The economic benefits of this vast works program never flowed to most workers, because fascism doesn’t look kindly on collective bargaining. But Germany did escape the Great Depression faster than other countries. Corporate profits boomed, and unemployment sank (and not because of slave labor, which didn’t become widespread until later). Harold James, an economic historian, says that the young liberal economists studying under John Maynard Keynes in the 1930s began to debate whether Hitler had solved unemployment.

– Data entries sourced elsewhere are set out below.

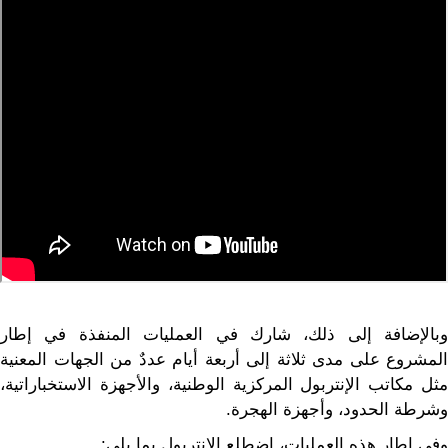
وبالإضافة إلى ذلك، شارك في العمليات المنفذة في إطار
المشروع على مدى ثلاثة إلى أربعة أيام عددٌ من الجهات المعنية
مثل مكاتب الإنتربول المركزية الوطنية، والأجهزة الاستخباراتية،
وشرطة الحدود، وأجهزة الهجرة.
وفي إطار هذه العمليات، اضطلع الإنتربول بما يلي: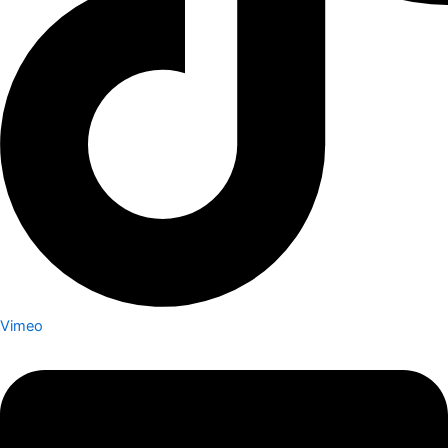
Vimeo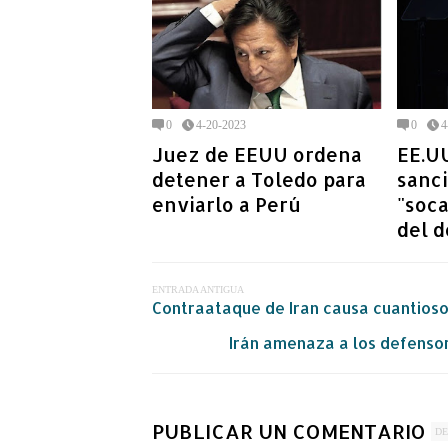
0
4-20-2023
0
4
Juez de EEUU ordena
EE.UU
detener a Toledo para
sanc
enviarlo a Perú
"soc
del d
ENTRADA ANTIGUA
Contraataque de Iran causa cuantioso
Irán amenaza a los defensore
PUBLICAR UN COMENTARIO
DE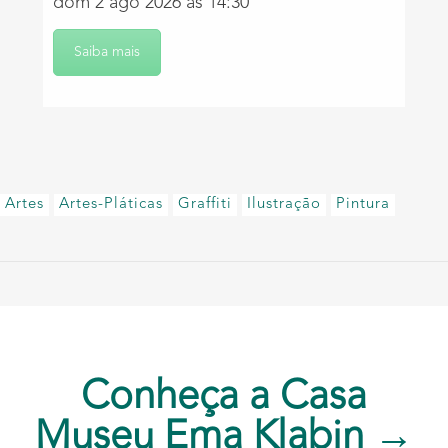
dom 2 ago 2026 às 14:30
Saiba mais
Artes
Artes-Pláticas
Graffiti
Ilustração
Pintura
Conheça a Casa
Museu Ema Klabin →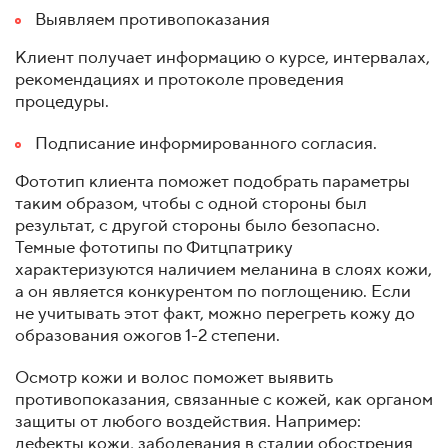
Выявляем противопоказания
Клиент получает информацию о курсе, интервалах,
рекомендациях и протоколе проведения
процедуры.
Подписание информированного согласия.
Фототип клиента поможет подобрать параметры
таким образом, чтобы с одной стороны был
результат, с другой стороны было безопасно.
Темные фототипы по Фитцпатрику
характеризуются наличием меланина в слоях кожи,
а он является конкурентом по поглощению. Если
не учитывать этот факт, можно перегреть кожу до
образования ожогов 1-2 степени.
Осмотр кожи и волос поможет выявить
противопоказания, связанные с кожей, как органом
защиты от любого воздействия. Например:
дефекты кожи, заболевания в стадии обострения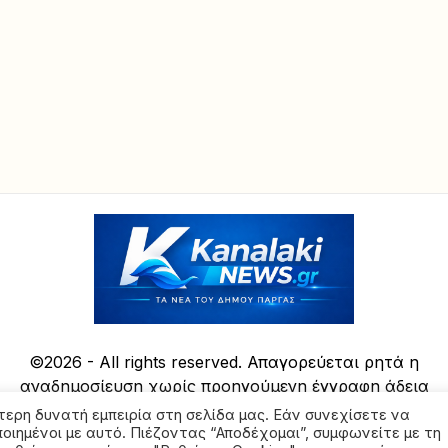
©2026 - All rights reserved. Απαγορεύεται ρητά η
αναδημοσίευση χωρίς προηγούμενη έγγραφη άδεια
της ιδιοκτήτριας εταιρείας
τερη δυνατή εμπειρία στη σελίδα μας. Εάν συνεχίσετε να
ποιημένοι με αυτό. Πιέζοντας “Αποδέχομαι”, συμφωνείτε με τη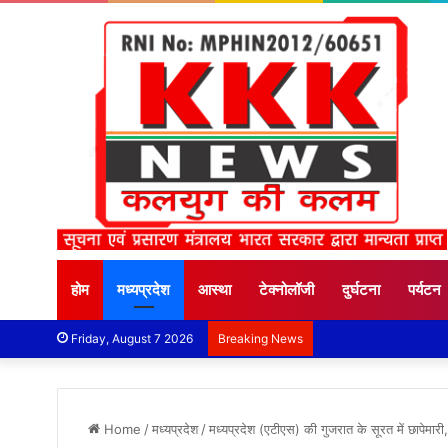
होम
मध्यप्रदेश
आस्था
टेक्नोलॉजी
दुर्घटना
पर्यटन
Friday, August 7 2026
Breaking News
Home
/
मध्यप्रदेश
/
मध्यप्रदेश (एटीएस) की गुजरात के सूरत में छापेमारी,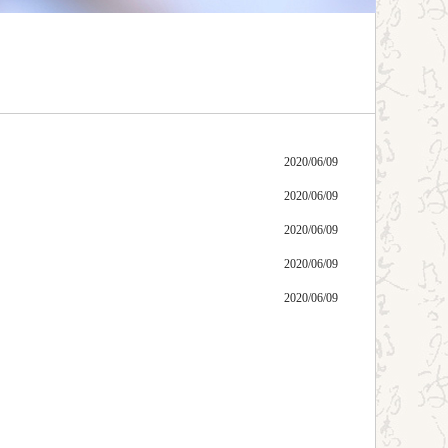
2020/06/09
2020/06/09
2020/06/09
2020/06/09
2020/06/09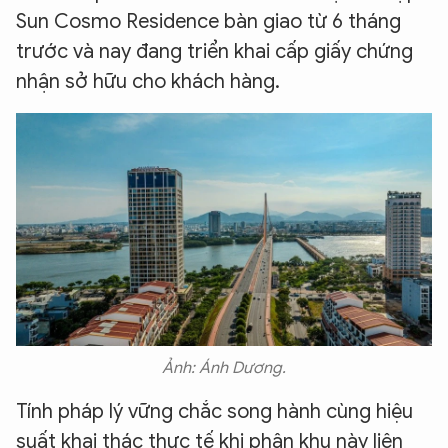
Sun Cosmo Residence bàn giao từ 6 tháng
trước và nay đang triển khai cấp giấy chứng
nhận sở hữu cho khách hàng.
Ảnh: Ánh Dương.
Tính pháp lý vững chắc song hành cùng hiệu
suất khai thác thực tế khi phân khu này liên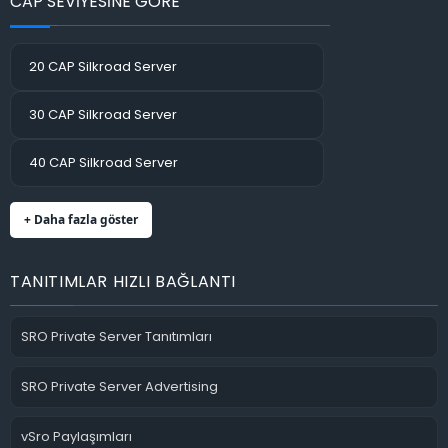
CAP SEVİYESİNE GÖRE
20 CAP Silkroad Server
30 CAP Silkroad Server
40 CAP Silkroad Server
+ Daha fazla göster
TANITIMLAR HIZLI BAĞLANTI
SRO Private Server Tanıtımları
SRO Private Server Advertising
vSro Paylaşımları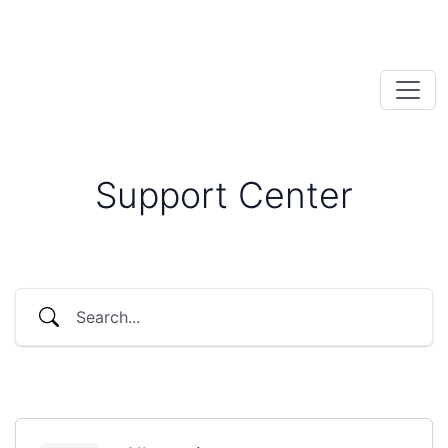
Support Center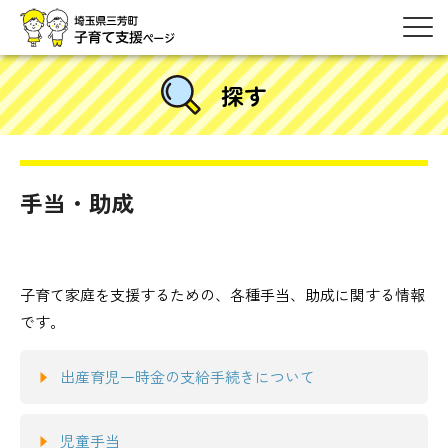
探す
手当・助成
子育て家庭を支援するための、各種手当、助成に関する情報
です。
出産育児一時金の支給手続きについて
児童手当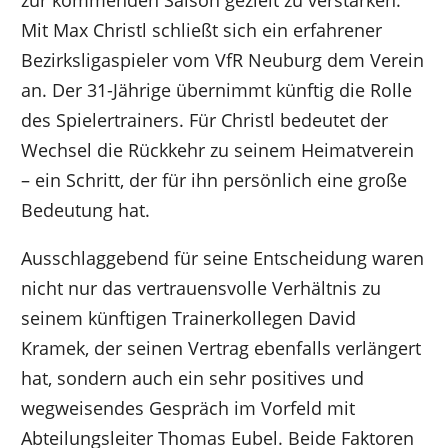
zur kommenden Saison gezielt zu verstärken.
Mit Max Christl schließt sich ein erfahrener
Bezirksligaspieler vom VfR Neuburg dem Verein
an. Der 31-Jährige übernimmt künftig die Rolle
des Spielertrainers. Für Christl bedeutet der
Wechsel die Rückkehr zu seinem Heimatverein
– ein Schritt, der für ihn persönlich eine große
Bedeutung hat.
Ausschlaggebend für seine Entscheidung waren
nicht nur das vertrauensvolle Verhältnis zu
seinem künftigen Trainerkollegen David
Kramek, der seinen Vertrag ebenfalls verlängert
hat, sondern auch ein sehr positives und
wegweisendes Gespräch im Vorfeld mit
Abteilungsleiter Thomas Eubel. Beide Faktoren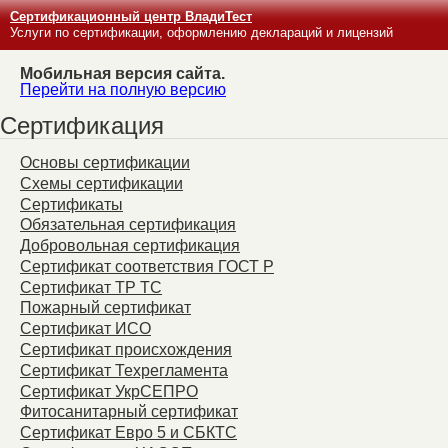
Сертификационный центр ВладиТест
Услуги по сертификации, оформлению деклараций и лицензий
Мобильная версия сайта.
Перейти на полную версию
Сертификация
Основы сертификации
Схемы сертификации
Сертификаты
Обязательная сертификация
Добровольная сертификация
Сертификат соответствия ГОСТ Р
Сертификат ТР ТС
Пожарный сертификат
Сертификат ИСО
Сертификат происхождения
Сертификат Техрегламента
Сертификат УкрСЕПРО
Фитосанитарный сертификат
Сертификат Евро 5 и СБКТС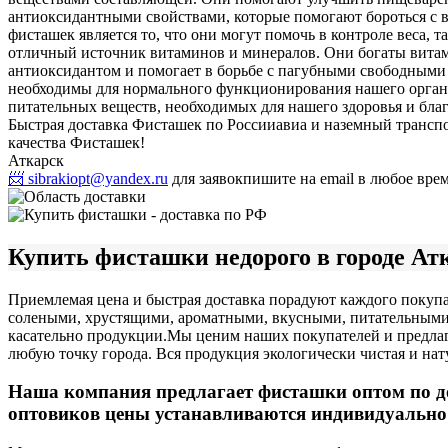
антиоксидантными свойствами, которые помогают бороться с
фисташек является то, что они могут помочь в контроле веса,
отличный источник витаминов и минералов. Они богаты витам
антиоксидантом и помогает в борьбе с пагубными свободными 
необходимы для нормального функционирования нашего организ
питательных веществ, необходимых для нашего здоровья и бла
Быстрая доставка Фисташек по России
авиа и наземный трансп
качества Фисташек!
Аткарск
📨 sibrakiopt@yandex.ru
для заявок
пишите на email в любое вре
Купить фисташки недорого в городе Ат
Приемлемая цена и быстрая доставка порадуют каждого покупа
солеными, хрустящими, ароматными, вкусными, питательными,
касательно продукции.
Мы ценим наших покупателей и предлага
любую точку города. Вся продукция экологически чистая и нат
Наша компания предлагает фисташки оптом по д
оптовиков цены устанавливаются индивидуально в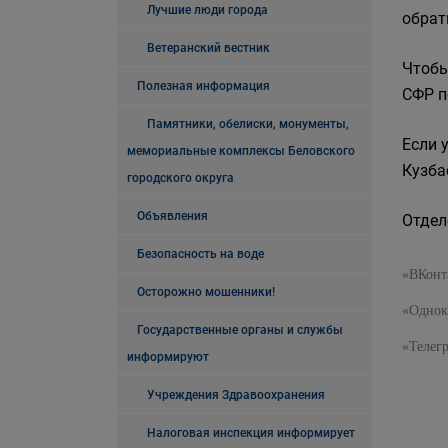
Лучшие люди города
обрат
Ветеранский вестник
Чтобы
Полезная информация
СФР п
Памятники, обелиски, монументы,
Если 
мемориальные комплексы Беловского
Кузбас
городского округа
Объявления
Отдел
Безопасность на воде
«ВКонт
Осторожно мошенники!
«Однок
Государственные органы и службы
«Телег
информируют
Учреждения Здравоохранения
Налоговая инспекция информирует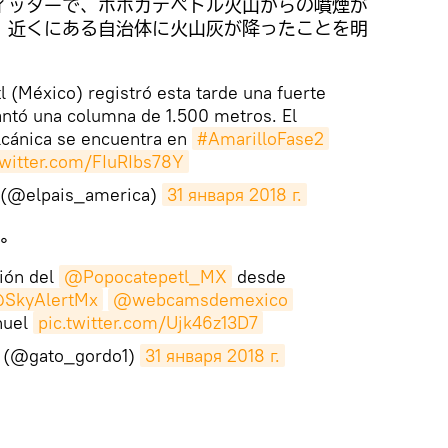
ィッターで、ポポカテペトル火山からの噴煙が
、近くにある自治体に火山灰が降ったことを明
l (México) registró esta tarde una fuerte
antó una columna de 1.500 metros. El
lcánica se encuentra en
#AmarilloFase2
twitter.com/FIuRIbs78Y
 (@elpais_america)
31 января 2018 г.
。
sión del
@Popocatepetl_MX
desde
SkyAlertMx
@webcamsdemexico
nuel
pic.twitter.com/Ujk46z13D7
z (@gato_gordo1)
31 января 2018 г.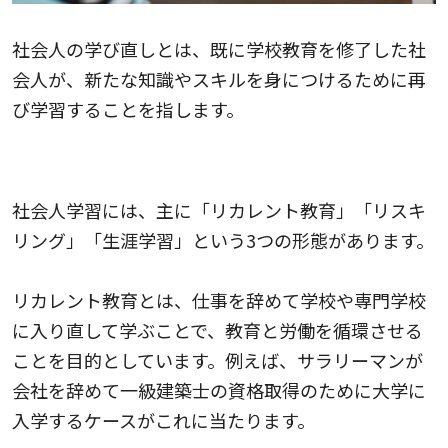
社会人の学び直しとは、既に学校教育を修了した社
会人が、新たな知識やスキルを身につけるために再
び学習することを指します。
学び直しの学習形態3つ
社会人学習には、主に「リカレント教育」「リスキ
リング」「生涯学習」という3つの形態があります。
リカレント教育とは、仕事を辞めて学校や専門学校
に入り直して学ぶことで、教育と労働を循環させる
ことを目的としています。例えば、サラリーマンが
会社を辞めて一級建築士の資格取得のために大学に
入学するケースがこれに当たります。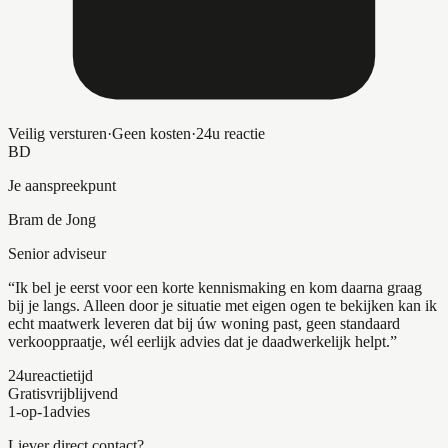
Veilig versturen
·
Geen kosten
·
24u reactie
BD
Je aanspreekpunt
Bram de Jong
Senior adviseur
“Ik bel je eerst voor een korte kennismaking en kom daarna graag
bij je langs. Alleen door je situatie met eigen ogen te bekijken kan ik
echt maatwerk leveren dat bij úw woning past, geen standaard
verkooppraatje, wél eerlijk advies dat je daadwerkelijk helpt.”
24u
reactietijd
Gratis
vrijblijvend
1-op-1
advies
Liever direct contact?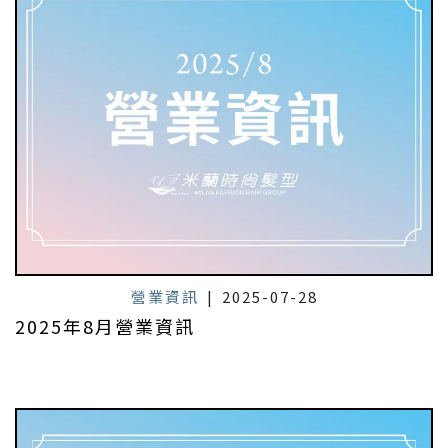
營業資訊
|
2025-07-28
2025年8月營業資訊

After all due qualifiers about how terribly uncomfortable he felt about invoking lessons from the Nazis, Leonhardt somehow summoned the inner fortitude to make the obvious explicit:

Here in the United States, many people are understandably wondering whether the $800 billion stimulus program will make much of a difference. They want to know: Does stimulus work? Fortunately, this is one economic question that’s been answered pretty clearly in the last century. Yes, stimulus works.

As Taranto correctly observed, whatever you may think of the merits of Leonhardt’s argument, it was appropriate for him to make it: The wisdom vel non of policies adopted during over a decade of Nazi socialism cannot be off the table simply because, in the end, the Nazis were monsters. We may find the seeds of their monstrousness in those policies, or we may not. But the thought that we should not talk about them is absurd. Notably, Leonhardt’s piece ran without any teeth-gnashing from Mort Kondracke and our other Beltway chaperones.

National Socialism is banned from the Right’s case against socialism, but is somehow acceptable when leftists use it as a smear or when the Left’s nuanced geniuses, after their very thoughtful consideration, decide its invocation is suitable for mature audiences? I don’t think so.

— National Review’s Andrew C. McCarthy is a senior fellow at the National Review Institute and the author of Willful Blindness: A Memoir of the Jihad (Encounter Books, 2008).